I tried to fight, to scream, but my limbs felt suddenly heavy. Whatever they'd injected me with was working fast.
"Don't worry," a woman's voice said from behind them. "She'll be fine."
Through blurring vision, I saw a familiar figure step forward—Siena.
"What did you...?" I slurred, my tongue feeling thick in my mouth.
"Just something to help you relax," she said sweetly. "You've been under so much stress lately."
The warehouse spun around me as whatever they'd injected began to take full effect. My thoughts fractured, paranoia blooming in my mind like toxic flowers.
"Why...?" I managed to ask.
"Because you're in my way," Siena replied simply. "And now everyone will think you're having some kind of breakdown."
As darkness closed in around me, I heard her voice one last time: "Make sure she's found tomorrow.
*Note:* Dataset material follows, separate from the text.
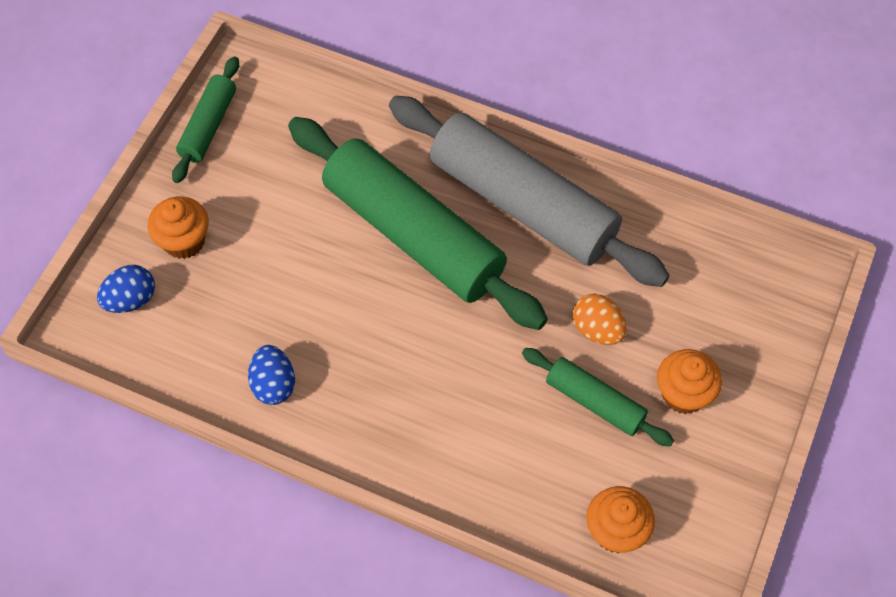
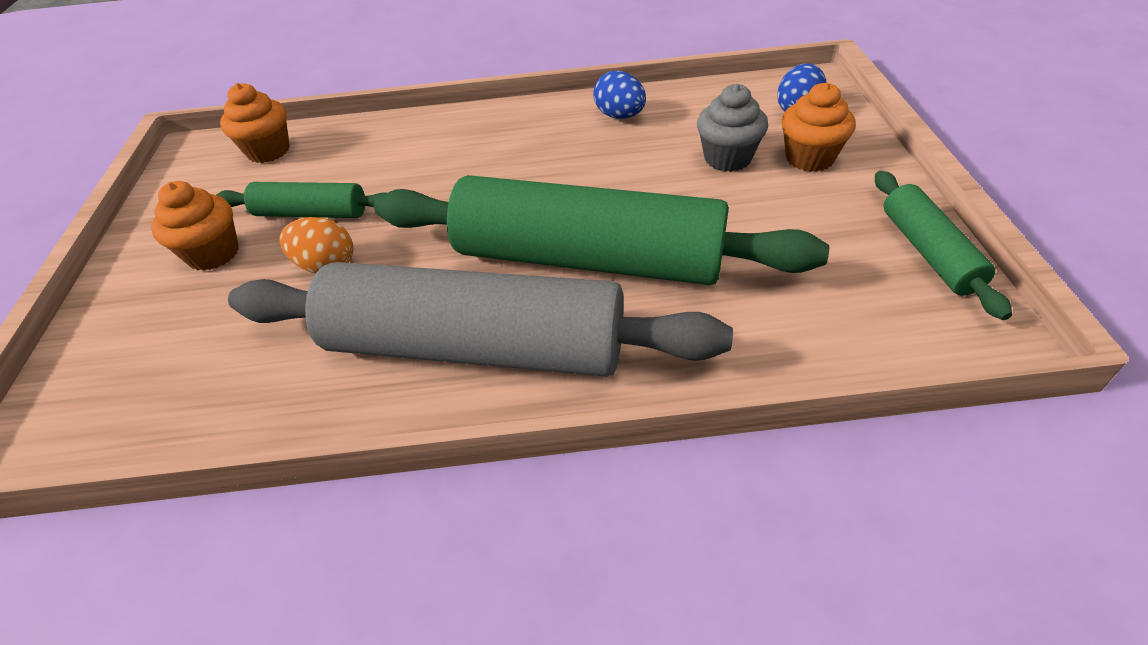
camera: 155 degrees right, 15 degrees down
none -> grey cupcake [697,84,768,172]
We wouldn't want anything permanent to happen to poor Emily."
---
The security footage would later show Siena's car parked outside the warehouse that night. When questioned by police, she'd have the perfect explanation ready.
"I was worried about Emily," she'd say, her eyes wide with practiced concern. "She'd been acting so strangely since that article came out. I followed her there to make sure she was okay."
And everyone would believe her—because that's what Siena did best.
Make herself the hero of someone else's tragedy.